Cattle are most comfortable within the thermonuetral zone when temperatures are neither too warm nor cold. During the winter months cattle experience cold stress anytime the effective ambient temperature, which takes into account wind chill, humidity, etc., drops below the lower critical temperature. The lower critical temperature is influenced by both environmental and animal factors including hair coat and tissue insulation (body condition). The table below lists the estimated lower critical temperatures of cattle in good body condition with different hair coats. In wet conditions cattle can begin experiencing cold stress at 59°F, which would be a relatively mild winter day. However, if cattle have time to develop a sufficient winter coat the estimated lower critical temperature under dry conditions is 18°F.
|Estimated lower critical temperatures for beef cattle|
|Coat Condition||Critical Temperature|
|Wet or summer coat||59°F|
|Dry fall coat||45°F|
|Dry winter coat||32°F|
|Dry heavy winter coat||18°F|
Cold stress increases maintenance energy requirements but does not impact protein, mineral or vitamin requirements. The general rule of thumb (for a cow in good body condition, BCS = 5 or greater) is to increase the energy density of the ration by 1% for each degree (Fahrenheit) below the lower critical temperature. The classic response to cold stress in confinement situations is an increase in voluntary intake. However, it has been documented that grazing beef cows may spend less time grazing as temperatures decline below freezing, which reduces forage intake (Adams et al., 1986) and makes the challenge of meeting the cow’s nutrient requirements even greater. In many cases feeding a greater amount of low-quality hay will replace grazed forages but may not provide sufficient energy. Therefore providing additional energy by feeding a relatively higher-quality hay or fiber-based supplement (DDGS, Corn gluten feed, or Soybean Hulls) may be required.
Our overall goal is to be aware of the increasing energy and protein needs of the cow as they enter the third trimester of gestation and the temperature declines.
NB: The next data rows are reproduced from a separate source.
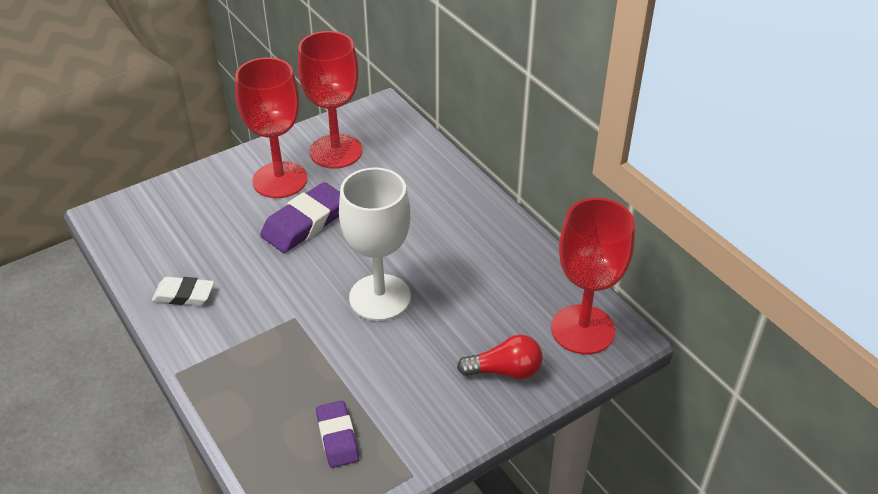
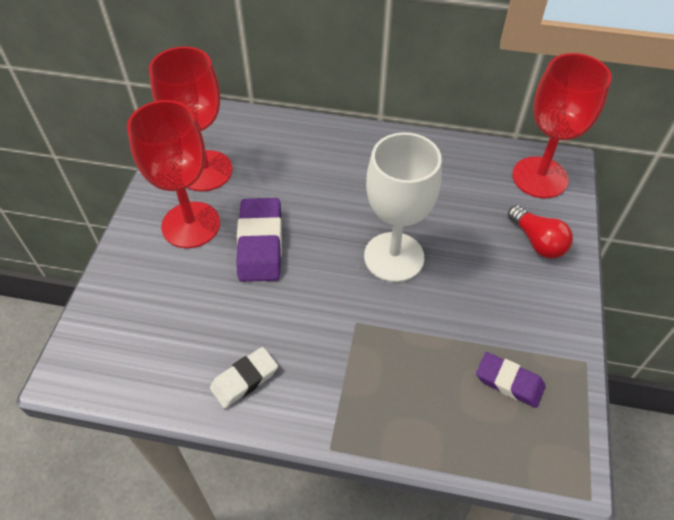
camera: 45 degrees left, 10 degrees up
red light bulb [457,335,543,379] -> red light bulb turned 105 degrees clockwise [508,205,573,258]

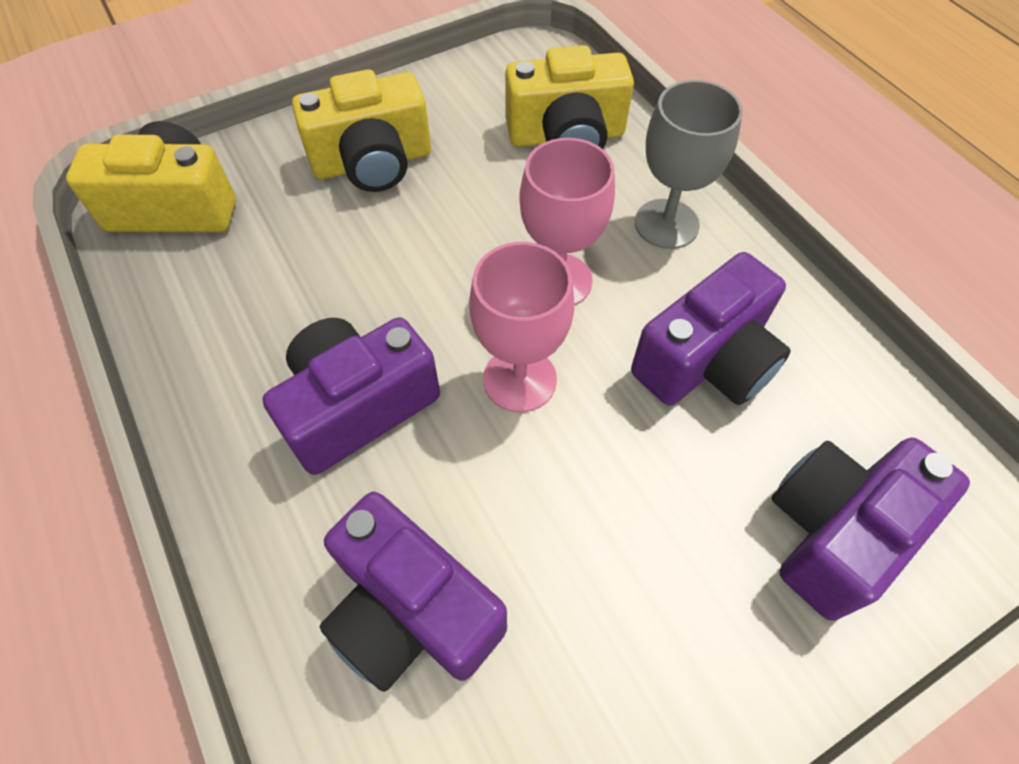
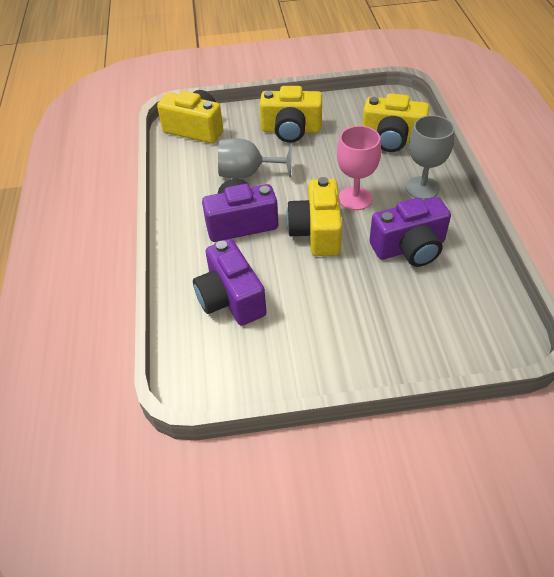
camera: 25 degrees right, 10 degrees down
pink goblet [469,242,575,412] -> yellow camera [286,177,342,256]
purple camera [771,438,970,621] -> none
none -> grey goblet [218,138,292,179]

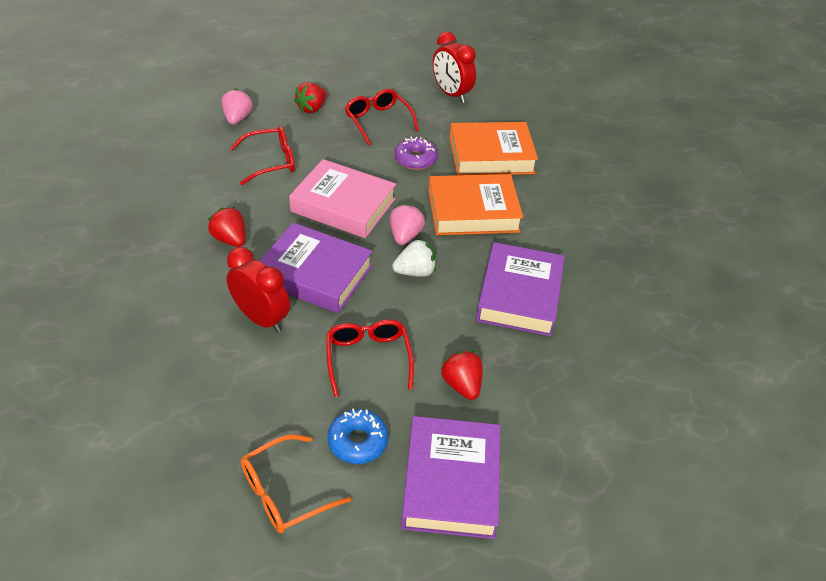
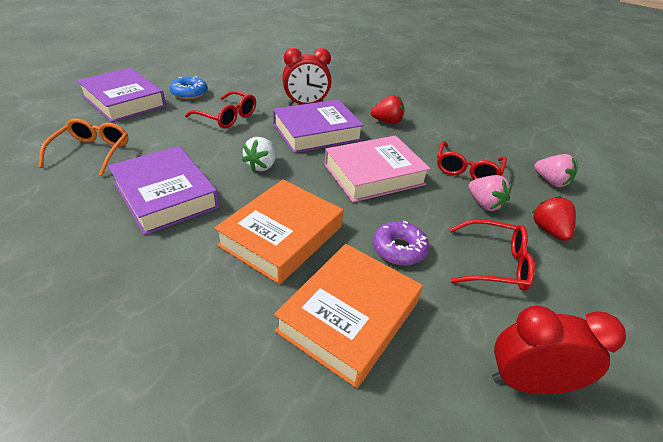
camera: 130 degrees right, 5 degrees down
orange glasses [241,434,351,533] -> orange glasses moved to [39,118,129,176]
pink strawberry [390,204,425,245] -> pink strawberry moved to [468,175,512,211]
red strawberry [441,351,483,400] -> none

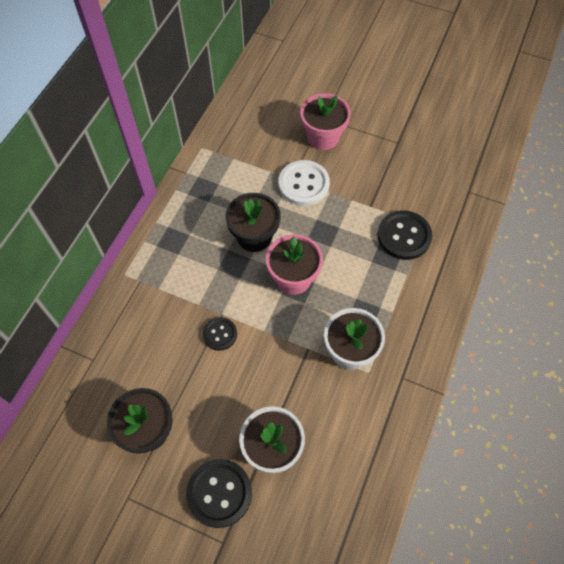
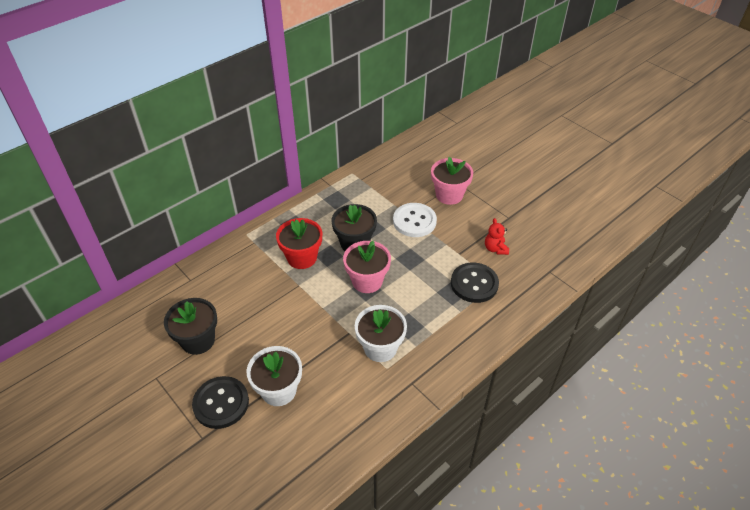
camera: 25 degrees right, 15 degrees down
black button [202,317,237,351] -> none
none -> red flower pot [276,218,322,269]
none -> red teddy bear [485,218,509,255]

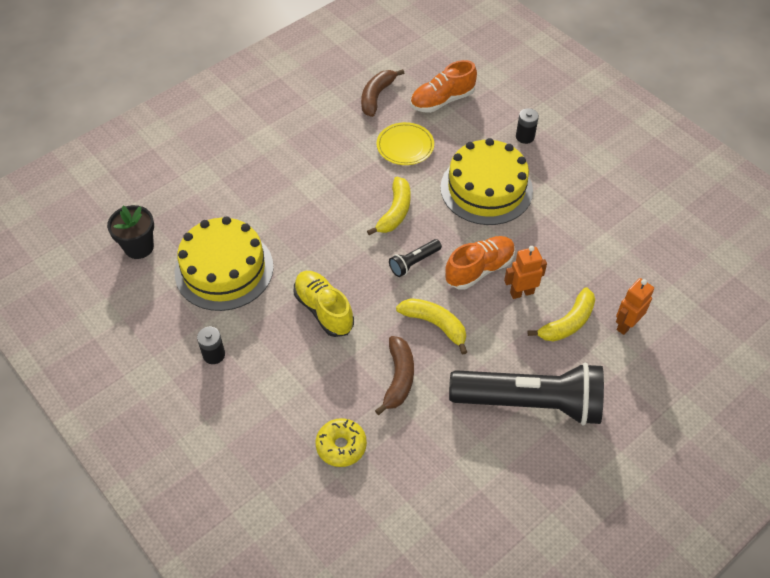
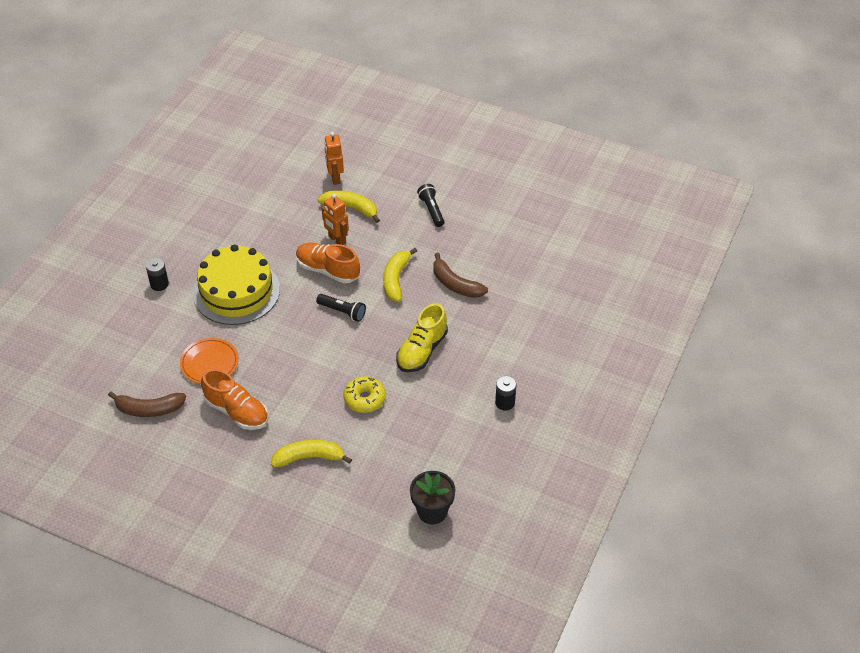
camera: 115 degrees left, 5 degrees down
yellow cake [175,216,274,311] -> none
yellow donut [315,418,367,467] -> yellow donut moved to [343,376,386,413]
yellow banana [367,176,411,235] -> yellow banana moved to [271,439,352,467]
brown banana [375,336,414,415] -> brown banana turned 120 degrees counterclockwise [433,253,488,298]
yellow plate [377,122,434,165] -> orange plate [180,338,239,384]
orange shoe [410,60,477,113] -> orange shoe moved to [201,369,268,430]
black flashlight [449,363,604,426] -> black flashlight [417,184,444,227], size x0.42
orange robot [616,278,654,335] -> orange robot turned 60 degrees clockwise [324,132,344,185]

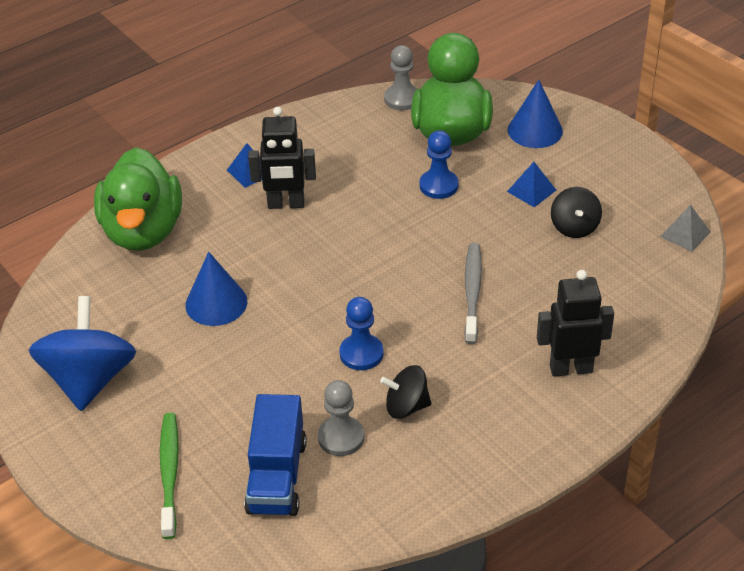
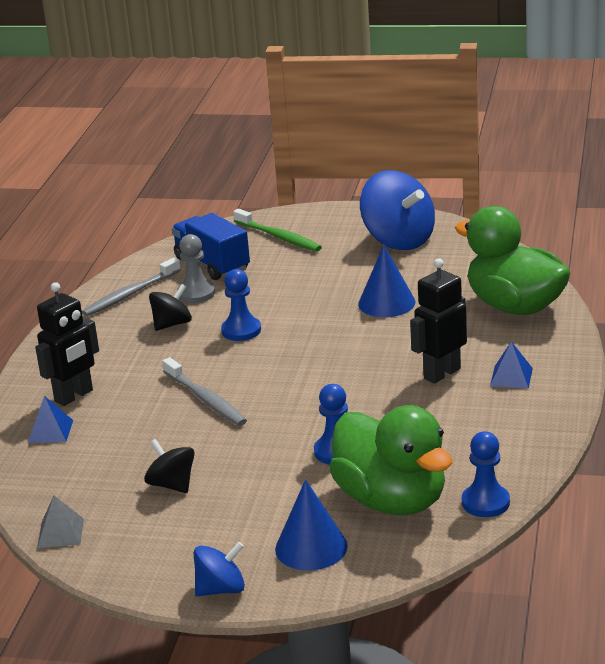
camera: 140 degrees right, 15 degrees down
grey pawn [384,45,417,110] -> blue pawn [462,431,510,517]
blue pyramid [507,162,556,207] -> blue pyramid moved to [28,396,73,443]
none -> grey toothbrush [82,257,181,316]
none -> blue spinning top [194,542,245,596]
It is difficult to improve body condition during third trimester when the gestating calf is rapidly growing and consuming nutrients while the cow is dealing with cold winter weather. It is even more difficult (almost impossible) to improve cow body condition once the calf is on the ground and nutrients are shifted toward milk production. The key to managing cold stress in pregnant cows is to keep body condition from slipping by providing additional energy when necessary.